A great many of us struggle with the concept of self-identity through the course of our lives. It is, perhaps, our greatest struggle. We’re mostly on intimate terms with our habits, our tendencies, our likes and dislikes, though often less so when it comes to our strengths and weaknesses. Personally, I believe it’s more helpful to concentrate on our perceived strengths rather than focus on our perceived weaknesses in terms of growing as a person and making progress as a decent human being, if those are the terms under which we choose to assess ourselves. Based on personal and professional experience, I've learned many of us have little idea about how other people experience us, except in the case of very extreme or very reliable behavior on our part, the latter of which takes time. And, even still...

I have no idea what people mean when they tell me to be myself before a job interview. I believe that most of us struggle with this within the context of presenting ourselves as being a good match for a particular interviewer about whom we know very little, if anything at all.
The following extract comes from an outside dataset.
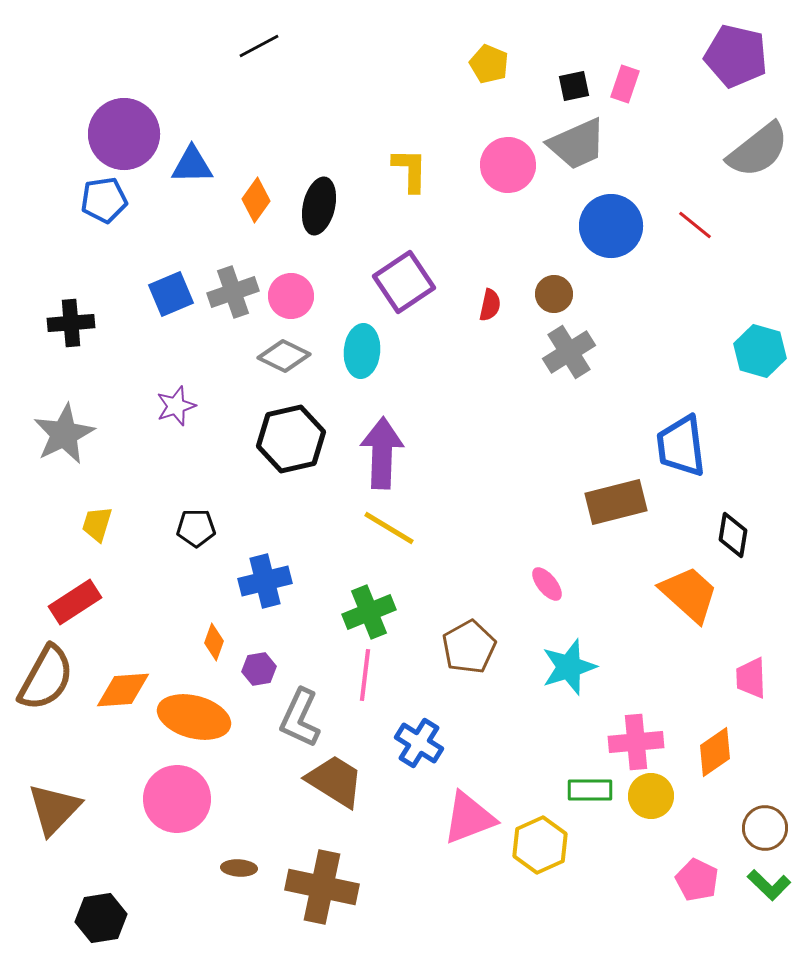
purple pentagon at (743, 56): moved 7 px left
The interviewer is generally not as interested in seeing who you are as much as she is in believing that you’re capable -- or that you at least have the potential -- of doing the work that needs to be done or, even better, to do it in a way that surpasses the requirements of the job. But not always. So, as the interview approaches, we start to get a little anxious and may even panic. “What the F**K does ‘be yourself’ even mean?! If I’m myself, they’ll have security escort me from the building!” Yeah. So, we grab an off-the-rack identity in order to survive the interview or to avoid saying anything that’s “wrong” or “stupid” which, in turn, muffles our passion for what we do or for what we’d like to do, ultimately yielding to an executioner that carries many identities, including but not limited to “I’m a people person.” “I’m never late for work.” “I love working with people.” “My one weakness is that I tend to take on too much responsibility.” And the last thing that the now-buried truer self hears is “Next!” Who I truly am never made it to the interview. Or the date. But enough of that for now.

Faith offers the possibility of living a meaningful life. Like love, faith is not a thought, a process of thinking or believing, or a conclusion of the mind. Faith is a task that is demonstrated in what we do, and what we avoid doing. It is both an attitude and a way of being in the world, the conviction that no matter what I want to accomplish, I will do whatever is necessary to get there. It’s a belief in what I’m capable of pushing myself to do in order to get to a better place. And just as soon as we’ve discovered that we’ve made such a commitment, we let go of the outcome entirely. If not, then this is not an act of faith, but of standard operating procedure that offers a certain probability that I’ll get what I want. A dispassionate relationship with all that is external to who and what I am, of who and what I see myself as becoming.

The process of faith, of doing whatever I need to do to get where I want to be is, in itself the outcome at every moment. What and where I want to be is to be alive in the present moment. Faith isn’t about something that I’ll do, or achieve, or get somewhere or sometime down the road, some phantom that only exists within the confines of my imagination but does not and may never exist in what we’ve come to know as reality. It’s about what I’m doing in every moment to get to a better place and accepting that that “better place” is likely to be something very different than what I originally envisioned it be. The better place is in the doing, in the struggling. In the end, and unless I’ve missed something very important, that’s all we truly have.